How does Marfan syndrome cause aortic enlargement?

Here's how Marfan syndrome causes aortic enlargement:

Structural Abnormalities: Mutations in fibrillin-1 disrupt the normal production and assembly of elastic fibers within the aortic media, the middle layer of the aortic wall. The aortic media typically contains a dense network of elastic fibers interspersed with smooth muscle cells and collagen. In Marfan syndrome, the compromised elastic fiber network leads to decreased structural integrity and diminished recoil properties of the aorta.

Aortic Dilation: With the loss of elastic support, the aortic wall becomes weaker and more susceptible to dilation. The aortic root, the proximal portion of the aorta where it connects to the heart, is particularly prone to enlargement. As the aortic root dilates, it can cause the aortic valve to malfunction, leading to aortic regurgitation.

Increased Wall Stress: The enlarged aorta experiences increased mechanical stress due to elevated blood pressure. The weakened aortic wall struggles to withstand this increased stress, contributing to further enlargement and potential rupture.

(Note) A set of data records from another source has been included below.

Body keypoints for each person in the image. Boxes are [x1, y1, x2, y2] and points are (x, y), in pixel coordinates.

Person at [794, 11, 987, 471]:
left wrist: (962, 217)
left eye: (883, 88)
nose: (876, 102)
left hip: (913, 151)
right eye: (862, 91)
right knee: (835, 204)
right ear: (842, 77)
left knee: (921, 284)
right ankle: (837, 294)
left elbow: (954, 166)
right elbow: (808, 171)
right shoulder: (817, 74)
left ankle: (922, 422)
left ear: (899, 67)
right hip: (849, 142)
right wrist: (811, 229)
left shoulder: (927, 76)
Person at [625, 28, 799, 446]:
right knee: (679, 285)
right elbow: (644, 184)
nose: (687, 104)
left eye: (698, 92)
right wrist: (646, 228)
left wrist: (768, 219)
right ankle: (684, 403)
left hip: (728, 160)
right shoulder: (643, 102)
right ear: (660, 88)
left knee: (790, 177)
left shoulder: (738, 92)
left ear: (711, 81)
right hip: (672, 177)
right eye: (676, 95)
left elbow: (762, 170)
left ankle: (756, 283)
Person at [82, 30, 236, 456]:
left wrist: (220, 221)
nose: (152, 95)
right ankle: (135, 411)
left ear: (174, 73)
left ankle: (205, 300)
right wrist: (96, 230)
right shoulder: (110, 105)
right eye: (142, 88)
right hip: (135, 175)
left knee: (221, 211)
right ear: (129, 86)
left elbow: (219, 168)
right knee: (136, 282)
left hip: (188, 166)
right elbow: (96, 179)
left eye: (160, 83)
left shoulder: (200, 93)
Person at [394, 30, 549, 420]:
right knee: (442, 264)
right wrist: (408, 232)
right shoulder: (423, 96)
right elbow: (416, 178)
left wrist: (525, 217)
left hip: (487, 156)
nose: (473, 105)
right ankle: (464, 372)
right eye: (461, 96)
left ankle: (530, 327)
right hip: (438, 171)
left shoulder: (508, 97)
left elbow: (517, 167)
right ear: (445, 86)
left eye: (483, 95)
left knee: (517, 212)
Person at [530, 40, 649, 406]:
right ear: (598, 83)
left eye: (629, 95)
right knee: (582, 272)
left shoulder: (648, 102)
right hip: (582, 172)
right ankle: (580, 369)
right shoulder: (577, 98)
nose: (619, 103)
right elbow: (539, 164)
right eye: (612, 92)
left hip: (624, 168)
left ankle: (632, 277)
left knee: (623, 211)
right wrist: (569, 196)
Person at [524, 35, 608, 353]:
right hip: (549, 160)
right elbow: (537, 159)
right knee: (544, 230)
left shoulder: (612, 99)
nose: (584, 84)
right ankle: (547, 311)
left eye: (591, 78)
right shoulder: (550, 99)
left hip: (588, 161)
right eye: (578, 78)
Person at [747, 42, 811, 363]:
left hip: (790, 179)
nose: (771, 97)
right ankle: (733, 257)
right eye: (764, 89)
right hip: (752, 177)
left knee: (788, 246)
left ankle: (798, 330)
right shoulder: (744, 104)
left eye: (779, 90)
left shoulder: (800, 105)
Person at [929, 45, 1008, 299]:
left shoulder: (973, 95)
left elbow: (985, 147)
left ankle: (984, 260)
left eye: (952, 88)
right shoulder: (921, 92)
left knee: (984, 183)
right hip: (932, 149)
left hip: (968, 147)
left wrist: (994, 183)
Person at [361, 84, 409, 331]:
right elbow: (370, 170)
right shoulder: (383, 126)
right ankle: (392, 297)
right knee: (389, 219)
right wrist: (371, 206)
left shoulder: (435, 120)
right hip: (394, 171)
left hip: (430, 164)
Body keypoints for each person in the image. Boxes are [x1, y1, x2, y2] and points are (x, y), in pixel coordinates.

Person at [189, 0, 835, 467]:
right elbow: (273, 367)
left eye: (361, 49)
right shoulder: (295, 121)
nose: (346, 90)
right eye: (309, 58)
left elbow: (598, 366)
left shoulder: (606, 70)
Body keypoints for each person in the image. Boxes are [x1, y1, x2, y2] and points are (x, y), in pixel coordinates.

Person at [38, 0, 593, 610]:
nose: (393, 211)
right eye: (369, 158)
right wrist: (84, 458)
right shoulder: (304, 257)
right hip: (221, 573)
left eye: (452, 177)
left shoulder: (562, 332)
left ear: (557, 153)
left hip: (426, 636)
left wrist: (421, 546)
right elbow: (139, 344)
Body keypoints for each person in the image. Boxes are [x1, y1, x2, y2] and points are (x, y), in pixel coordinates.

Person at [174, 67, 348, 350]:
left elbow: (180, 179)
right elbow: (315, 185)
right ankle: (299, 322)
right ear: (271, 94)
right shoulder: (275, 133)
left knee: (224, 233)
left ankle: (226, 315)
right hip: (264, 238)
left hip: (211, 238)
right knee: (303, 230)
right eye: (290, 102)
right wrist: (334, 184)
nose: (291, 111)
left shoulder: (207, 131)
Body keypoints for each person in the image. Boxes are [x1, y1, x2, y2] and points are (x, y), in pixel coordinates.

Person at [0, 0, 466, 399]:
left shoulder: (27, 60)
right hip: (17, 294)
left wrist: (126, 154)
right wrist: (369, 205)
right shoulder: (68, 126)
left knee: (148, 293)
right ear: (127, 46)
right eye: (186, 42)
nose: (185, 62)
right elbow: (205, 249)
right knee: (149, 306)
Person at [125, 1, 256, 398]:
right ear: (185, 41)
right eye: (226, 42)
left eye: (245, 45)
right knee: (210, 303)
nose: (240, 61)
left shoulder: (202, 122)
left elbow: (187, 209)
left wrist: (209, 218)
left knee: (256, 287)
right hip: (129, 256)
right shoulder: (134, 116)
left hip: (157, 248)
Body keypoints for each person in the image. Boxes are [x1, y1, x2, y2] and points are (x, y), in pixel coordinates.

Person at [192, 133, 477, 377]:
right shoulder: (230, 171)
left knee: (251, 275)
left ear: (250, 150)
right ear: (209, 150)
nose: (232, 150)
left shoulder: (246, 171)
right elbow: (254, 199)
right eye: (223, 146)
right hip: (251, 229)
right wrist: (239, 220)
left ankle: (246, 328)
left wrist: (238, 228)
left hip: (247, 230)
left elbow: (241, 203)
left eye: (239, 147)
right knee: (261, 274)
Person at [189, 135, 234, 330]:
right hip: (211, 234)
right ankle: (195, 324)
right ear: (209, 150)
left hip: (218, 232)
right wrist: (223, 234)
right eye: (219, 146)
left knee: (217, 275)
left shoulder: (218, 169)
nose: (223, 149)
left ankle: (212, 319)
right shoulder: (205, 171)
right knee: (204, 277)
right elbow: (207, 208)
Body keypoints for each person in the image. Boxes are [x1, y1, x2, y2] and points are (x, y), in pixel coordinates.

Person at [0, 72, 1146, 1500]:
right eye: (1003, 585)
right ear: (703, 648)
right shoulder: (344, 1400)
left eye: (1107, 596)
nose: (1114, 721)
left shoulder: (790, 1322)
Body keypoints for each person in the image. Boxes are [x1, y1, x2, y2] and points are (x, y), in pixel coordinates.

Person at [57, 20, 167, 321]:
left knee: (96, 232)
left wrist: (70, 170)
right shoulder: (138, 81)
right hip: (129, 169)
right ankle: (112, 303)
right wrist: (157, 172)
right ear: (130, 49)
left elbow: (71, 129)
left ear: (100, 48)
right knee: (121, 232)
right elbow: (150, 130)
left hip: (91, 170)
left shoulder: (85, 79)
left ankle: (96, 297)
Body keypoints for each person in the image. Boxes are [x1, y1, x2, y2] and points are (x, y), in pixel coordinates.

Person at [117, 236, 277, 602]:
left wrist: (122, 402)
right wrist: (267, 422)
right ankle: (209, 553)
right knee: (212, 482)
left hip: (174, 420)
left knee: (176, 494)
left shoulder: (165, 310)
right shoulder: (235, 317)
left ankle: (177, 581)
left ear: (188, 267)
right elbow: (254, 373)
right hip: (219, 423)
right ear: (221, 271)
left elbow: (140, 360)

Reduced Smooth Muscle Cell Function: Marfan syndrome also affects the function of smooth muscle cells in the aortic wall. Smooth muscle cells normally contribute to the contractile properties of the aorta and help maintain its tone. In Marfan syndrome, these cells may be dysfunctional, impairing the aorta's ability to properly regulate blood flow and resist dilation.

Abnormal TGF-beta Signaling: Fibrillin-1 plays a role in regulating the transforming growth factor-beta (TGF-beta) signaling pathway, which is important for maintaining tissue homeostasis. Dysregulated TGF-beta signaling in Marfan syndrome contributes to the abnormal remodeling and excessive growth of the aortic wall.

These factors collectively lead to the progressive enlargement of the aorta, eventually increasing the risk of aortic dissection, a life-threatening condition involving a tear in the aortic wall.